SOURCE RECORDS START
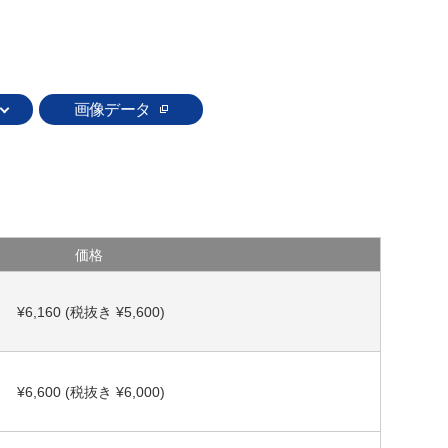
画像データ
価格
¥6,160 (税抜き ¥5,600)
¥6,600 (税抜き ¥6,000)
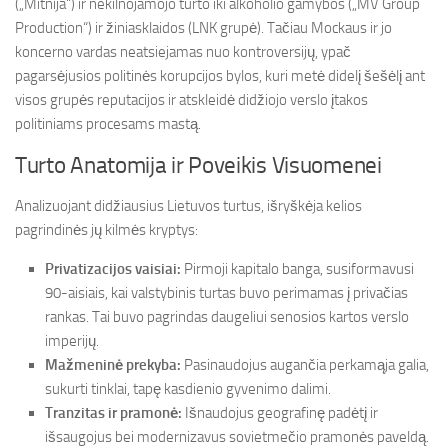
(„Mitnija“) ir nekilnojamojo turto iki alkoholio gamybos („MV Group
Production“) ir žiniasklaidos (LNK grupė). Tačiau Mockaus ir jo
koncerno vardas neatsiejamas nuo kontroversijų, ypač
pagarsėjusios politinės korupcijos bylos, kuri metė didelį šešėlį ant
visos grupės reputacijos ir atskleidė didžiojo verslo įtakos
politiniams procesams mastą.
Turto Anatomija ir Poveikis Visuomenei
Analizuojant didžiausius Lietuvos turtus, išryškėja kelios
pagrindinės jų kilmės kryptys:
Privatizacijos vaisiai:
Pirmoji kapitalo banga, susiformavusi
90-aisiais, kai valstybinis turtas buvo perimamas į privačias
rankas. Tai buvo pagrindas daugeliui senosios kartos verslo
imperijų.
Mažmeninė prekyba:
Pasinaudojus augančia perkamąja galia,
sukurti tinklai, tapę kasdienio gyvenimo dalimi.
Tranzitas ir pramonė:
Išnaudojus geografinę padėtį ir
išsaugojus bei modernizavus sovietmečio pramonės paveldą.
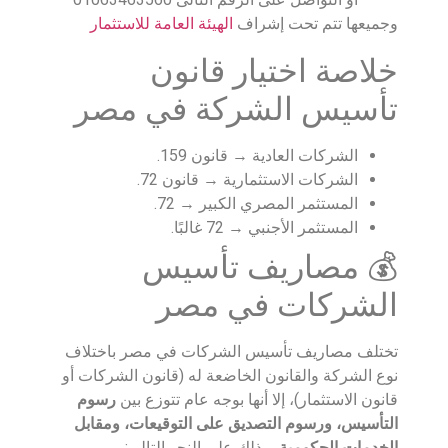
وجميعها تتم تحت إشراف
الهيئة العامة للاستثمار
خلاصة اختيار قانون
تأسيس الشركة في مصر
الشركات العادية → قانون 159.
الشركات الاستثمارية → قانون 72.
المستثمر المصري الكبير → 72.
المستثمر الأجنبي → 72 غالبًا.
💰 مصاريف تأسيس
الشركات في مصر
تختلف مصاريف تأسيس الشركات في مصر باختلاف
نوع الشركة والقانون الخاضعة له (قانون الشركات أو
قانون الاستثمار)، إلا أنها بوجه عام تتوزع بين
رسوم
التأسيس، ورسوم التصديق على التوقيعات، ومقابل
الخدمات الحكومية
، وذلك على النحو التالي:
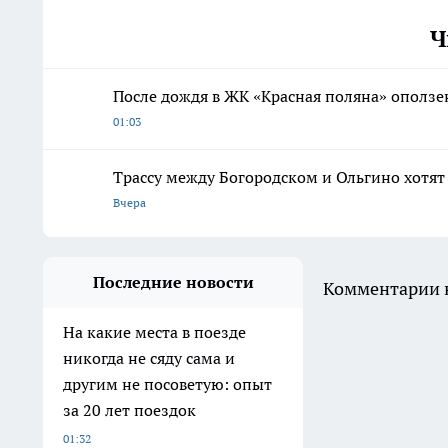
Ч
После дождя в ЖК «Красная поляна» оползе
01:03
Трассу между Богородском и Ольгино хотят
Вчера
Последние новости
Комментарии н
На какие места в поезде
никогда не сяду сама и
другим не посоветую: опыт
за 20 лет поездок
01:32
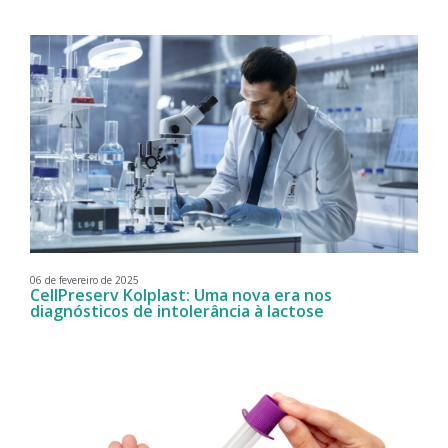
06 de fevereiro de 2025
CellPreserv Kolplast: Uma nova era nos
diagnósticos de intolerância à lactose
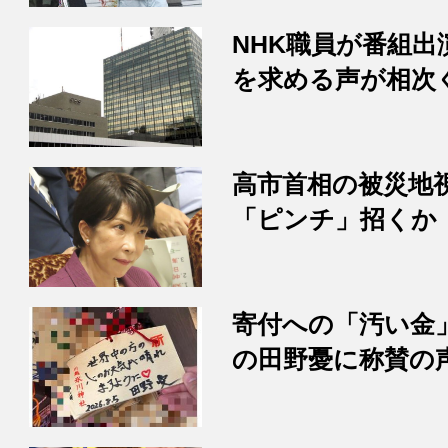
NHK職員が番組
を求める声が相次
高市首相の被災地
「ピンチ」招くか
寄付への「汚い金
の田野憂に称賛の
SOURCE RECORDS END
WHAT YOU NEED TO DO: Copy every line of text in the listing above word for word, leaving out the pictures.

WRITTEN ANSWER:
画像データ
価格
¥6,160 (税抜き ¥5,600)
¥6,600 (税抜き ¥6,000)
(„Mitnija“) ir nekilnojamojo turto iki alkoholio gamybos („MV Group
Production“) ir žiniasklaidos (LNK grupė). Tačiau Mockaus ir jo
koncerno vardas neatsiejamas nuo kontroversijų, ypač
pagarsėjusios politinės korupcijos bylos, kuri metė didelį šešėlį ant
visos grupės reputacijos ir atskleidė didžiojo verslo įtakos
politiniams procesams mastą.
Turto Anatomija ir Poveikis Visuomenei
Analizuojant didžiausius Lietuvos turtus, išryškėja kelios
pagrindinės jų kilmės kryptys:
Privatizacijos vaisiai:
Pirmoji kapitalo banga, susiformavusi
90-aisiais, kai valstybinis turtas buvo perimamas į privačias
rankas. Tai buvo pagrindas daugeliui senosios kartos verslo
imperijų.
Mažmeninė prekyba:
Pasinaudojus augančia perkamąja galia,
sukurti tinklai, tapę kasdienio gyvenimo dalimi.
Tranzitas ir pramonė:
Išnaudojus geografinę padėtį ir
išsaugojus bei modernizavus sovietmečio pramonės paveldą.
وجميعها تتم تحت إشراف
الهيئة العامة للاستثمار
خلاصة اختيار قانون
تأسيس الشركة في مصر
الشركات العادية → قانون 159.
الشركات الاستثمارية → قانون 72.
المستثمر المصري الكبير → 72.
المستثمر الأجنبي → 72 غالبًا.
💰 مصاريف تأسيس
الشركات في مصر
تختلف مصاريف تأسيس الشركات في مصر باختلاف
نوع الشركة والقانون الخاضعة له (قانون الشركات أو
قانون الاستثمار)، إلا أنها بوجه عام تتوزع بين
رسوم
التأسيس، ورسوم التصديق على التوقيعات، ومقابل
الخدمات الحكومية
، وذلك على النحو التالي:
Ч
После дождя в ЖК «Красная поляна» оползе
01:03
Трассу между Богородском и Ольгино хотят
Вчера
Последние новости
Комментарии н
На какие места в поезде
никогда не сяду сама и
другим не посоветую: опыт
за 20 лет поездок
01:32
06 de fevereiro de 2025
CellPreserv Kolplast: Uma nova era nos
diagnósticos de intolerância à lactose
NHK職員が番組
を求める声が相次
高市首相の被災地
「ピンチ」招くか
寄付への「汚い金
の田野憂に称賛の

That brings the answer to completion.